Für Drängler im Straßenverkehr wird es immer enger: Ab sofort ist es gestattet, Abstandsmessungen mit Foto und Video durchzuführen. Gestern ist die 22. Novelle der Straßenverkehrsordnung (StVO) im Bundesgesetzblatt erschienen, somit tritt sie heute in Kraft, berichteten die Autofahrerclubs ÖAMTC und ARBÖ in einer Aussendung.

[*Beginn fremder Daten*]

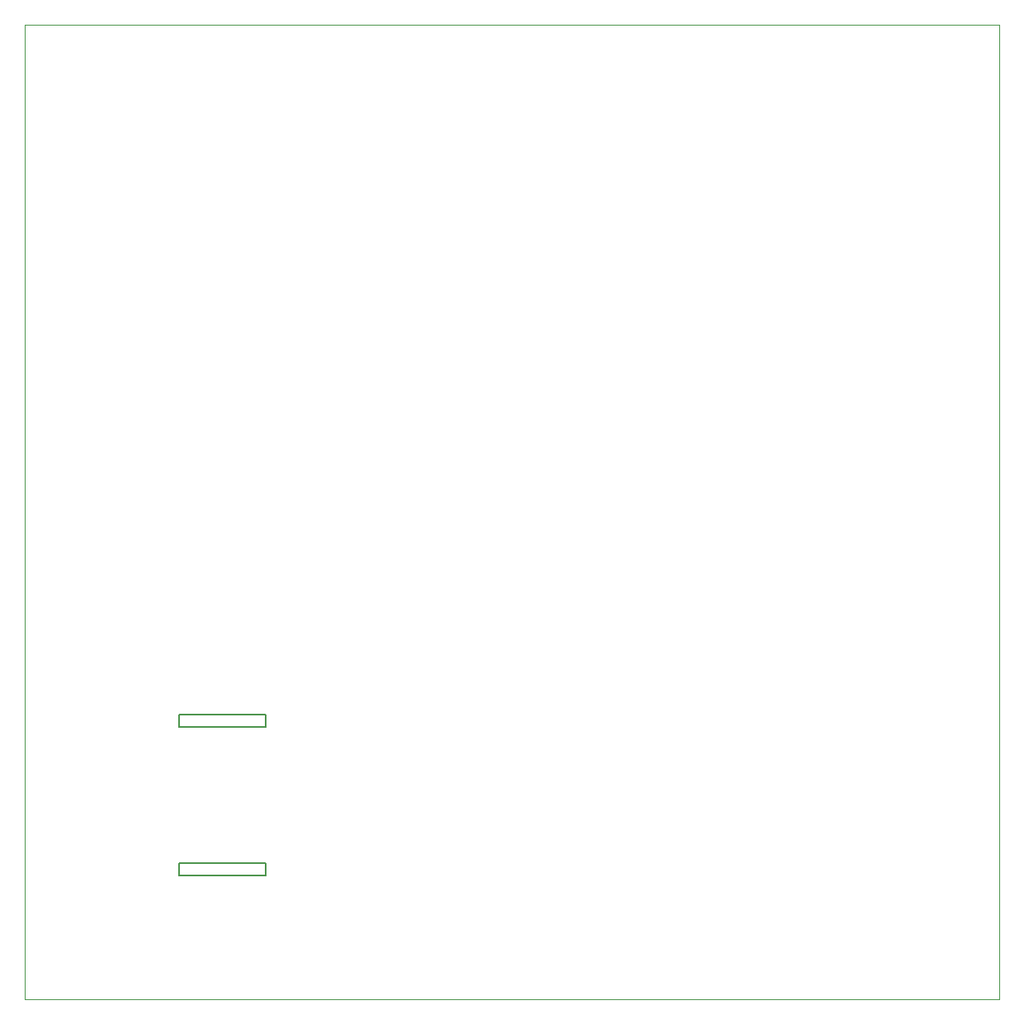
<source format=gbr>
%TF.GenerationSoftware,KiCad,Pcbnew,(6.0.1)*%
%TF.CreationDate,2023-02-05T18:59:54-08:00*%
%TF.ProjectId,Energy Monitor - Transformer PCB R2,456e6572-6779-4204-9d6f-6e69746f7220,rev?*%
%TF.SameCoordinates,Original*%
%TF.FileFunction,Profile,NP*%
%FSLAX46Y46*%
G04 Gerber Fmt 4.6, Leading zero omitted, Abs format (unit mm)*
G04 Created by KiCad (PCBNEW (6.0.1)) date 2023-02-05 18:59:54*
%MOMM*%
%LPD*%
G01*
G04 APERTURE LIST*
%TA.AperFunction,Profile*%
%ADD10C,0.050000*%
%TD*%
%TA.AperFunction,Profile*%
%ADD11C,0.150000*%
%TD*%
G04 APERTURE END LIST*
D10*
X50000000Y-150000000D02*
X50000000Y-50000000D01*
X150000000Y-150000000D02*
X50000000Y-150000000D01*
X150000000Y-50000000D02*
X150000000Y-150000000D01*
X50000000Y-50000000D02*
X150000000Y-50000000D01*
D11*
%TO.C,T3*%
X65855000Y-135985000D02*
X65855000Y-137255000D01*
X65855000Y-137255000D02*
X74745000Y-137255000D01*
X74745000Y-137255000D02*
X74745000Y-135985000D01*
X74745000Y-135985000D02*
X65855000Y-135985000D01*
X65855000Y-120745000D02*
X65855000Y-122015000D01*
X65855000Y-122015000D02*
X74745000Y-122015000D01*
X74745000Y-122015000D02*
X74745000Y-120745000D01*
X74745000Y-120745000D02*
X65855000Y-120745000D01*
%TD*%
M02*

</source>
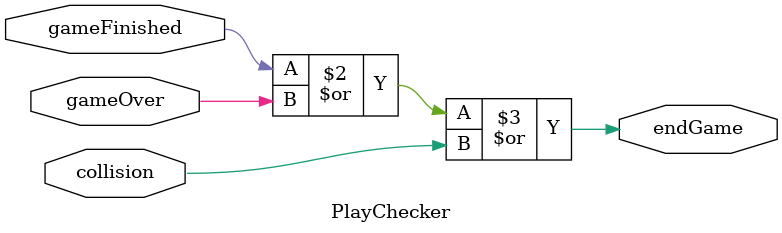
<source format=sv>

`timescale 1ns / 1ps

module PlayChecker(input logic gameFinished,gameOver,collision,//add collision logic
                   output logic endGame);
    always_comb
        begin
            endGame = gameFinished | gameOver | collision ;
        end
 // all conditions must be provided to enable continuity

endmodule

</source>
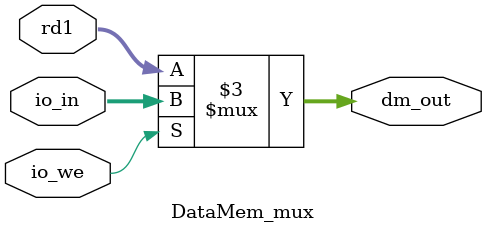
<source format=v>
`timescale 1ns / 1ps


module DataMem_mux(
    input io_we,
    input [31:0] rd1,
    input [31:0] io_in,
    output reg [31:0] dm_out
);

always@(*) begin
    if(io_we) dm_out = io_in;
    else dm_out = rd1;
end

endmodule

</source>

Abstandsmessungen können von der Exekutive mit fix installierten Messgeräten, "aber auch durch Sicherheitskräfte in Fahrzeugen wie z. B. Zivilstreifen" durchgeführt werden, sagte ÖAMTC-Jurist Martin Hoffer.
Auch "Rotlichtkameras" legalisiert
Ab sofort können Fahrzeuglenker auch von vorne geblitzt werden. Allerdings müssen alle anderen Personen auf den Bildern unkenntlich gemacht werden, so Hoffer weiter. Aber: Grundrechte wie Datenschutz und ausreichendes Parteiengehör müssen gewahrt werden. Legalisiert wurden auch die "Rotlichtkameras".
"Das sind Kameras, die auslösen, wenn ein Fahrzeug bei Rotlicht in eine Kreuzung einfährt. Bisher war der Einsatz derartiger Kameras rechtlich fragwürdig", so der ÖAMTC-Jurist.
Elf Abstandsmessgeräte im Einsatz
Laut ARBÖ sind österreichweit elf Abstandsmessgeräte im Einsatz. Im Sinne der höheren Verkehrssicherheit sollte der richtige Abstand ständig eingehalten werden und nicht nur auf der Höhe potenzieller Videomessungen.
Immerhin ist eine Abstandskontrolle nicht nur mit Hilfe von Kameras möglich, sondern auch durch den geschulten Blick der Polizei. Abstandsmessungen mit Foto und Video waren wegen einer Kritik des Verfassungsgerichtshofes im Februar gekippt worden.